Tapi benarkah hal itu?. Tak sedikit orang juga meragukan. Saat Ajang balap di Mandalika digelar, kehadiran Rara dengan membawa peralatan khusus, seperti mangkuk emas untuk meredakan hujan di rea lokasi memang menjadi pusat perhatian, bahkan hingga ke manca negara.
Apalagi aksinya ketika membacakan mantra dan mengangkat alatnya tinggi-tinggi mangkuk emasnya.
Sebenarnya aksi seperti pawang itu memang menjadi sebuah tradisi atau kearifan lokal di beberapa daerah di Indonesia. Bahkan menurut sebuah sumber media aksi itu juga ada tarifnya yang jumlahnya bervariasi.
Mulai dari harga Rp500 ribu untuk 1-4 jam, Rp750 ribu untuk 5-8 jam, dan Rp1 juta untuk satu hari penuh. Artinya masyarakat biasa juga sering memakai jasanya. Tentu bagi mereka yang memeprcayai atau meyakini ritual tersebut ada gunanya. Sebagiannya menganggap aksi tersebut tidak sesuai ajaran agama.
Tapi khusus untuk Mbak Rara ternyata dirinya digaji sebesar Rp5 juta per hari pada acara tersebut. Diketahui, ia dikontrak selama 21 hari kerja sebagai pawang hujan. Jika ditotalkan, maka jumlah bayaran yang diterima oleh Mbak Rara mencapai Rp 105 juta. Wow!
Terlepas dari debat tersebut, pawang hujan adalah sebuah julukan dari masyarakat Indonesia kepada seseorang yang ahli dalam mengendalikan hujan atau cuaca.
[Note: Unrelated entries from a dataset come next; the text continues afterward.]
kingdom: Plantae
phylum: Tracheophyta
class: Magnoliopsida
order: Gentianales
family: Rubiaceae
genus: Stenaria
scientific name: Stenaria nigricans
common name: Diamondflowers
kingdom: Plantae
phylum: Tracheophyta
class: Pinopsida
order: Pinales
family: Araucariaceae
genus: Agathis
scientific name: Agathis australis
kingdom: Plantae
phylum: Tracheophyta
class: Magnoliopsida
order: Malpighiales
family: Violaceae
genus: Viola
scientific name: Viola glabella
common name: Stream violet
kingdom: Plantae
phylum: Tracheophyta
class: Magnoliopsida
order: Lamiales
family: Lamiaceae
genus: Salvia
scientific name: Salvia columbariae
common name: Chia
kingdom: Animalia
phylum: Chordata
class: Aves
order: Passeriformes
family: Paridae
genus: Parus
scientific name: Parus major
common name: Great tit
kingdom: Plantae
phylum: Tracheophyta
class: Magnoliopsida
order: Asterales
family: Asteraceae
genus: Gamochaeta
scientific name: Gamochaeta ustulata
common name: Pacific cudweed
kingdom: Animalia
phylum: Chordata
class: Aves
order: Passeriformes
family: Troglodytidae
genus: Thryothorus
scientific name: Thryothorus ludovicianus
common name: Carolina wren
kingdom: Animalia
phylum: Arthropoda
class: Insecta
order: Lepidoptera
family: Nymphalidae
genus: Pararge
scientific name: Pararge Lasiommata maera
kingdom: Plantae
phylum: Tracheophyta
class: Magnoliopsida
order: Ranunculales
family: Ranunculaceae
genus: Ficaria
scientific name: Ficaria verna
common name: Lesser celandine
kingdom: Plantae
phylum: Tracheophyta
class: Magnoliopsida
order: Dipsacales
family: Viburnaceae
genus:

Biasanya, orang tersebut mengatur cuaca dengan memindahkan awan.
Pawang hujan Kanjeng Raden Tumenggung (KRT) Ilham Triadi Nagoro misalnya mengklaim bisa 'menaklukkan' hujan di sejumlah area khusus di Ibu Kota Negara (IKN) Nusantara. Ia mengendalikan hujan berbekal 5 keris dan 1.000 dupa.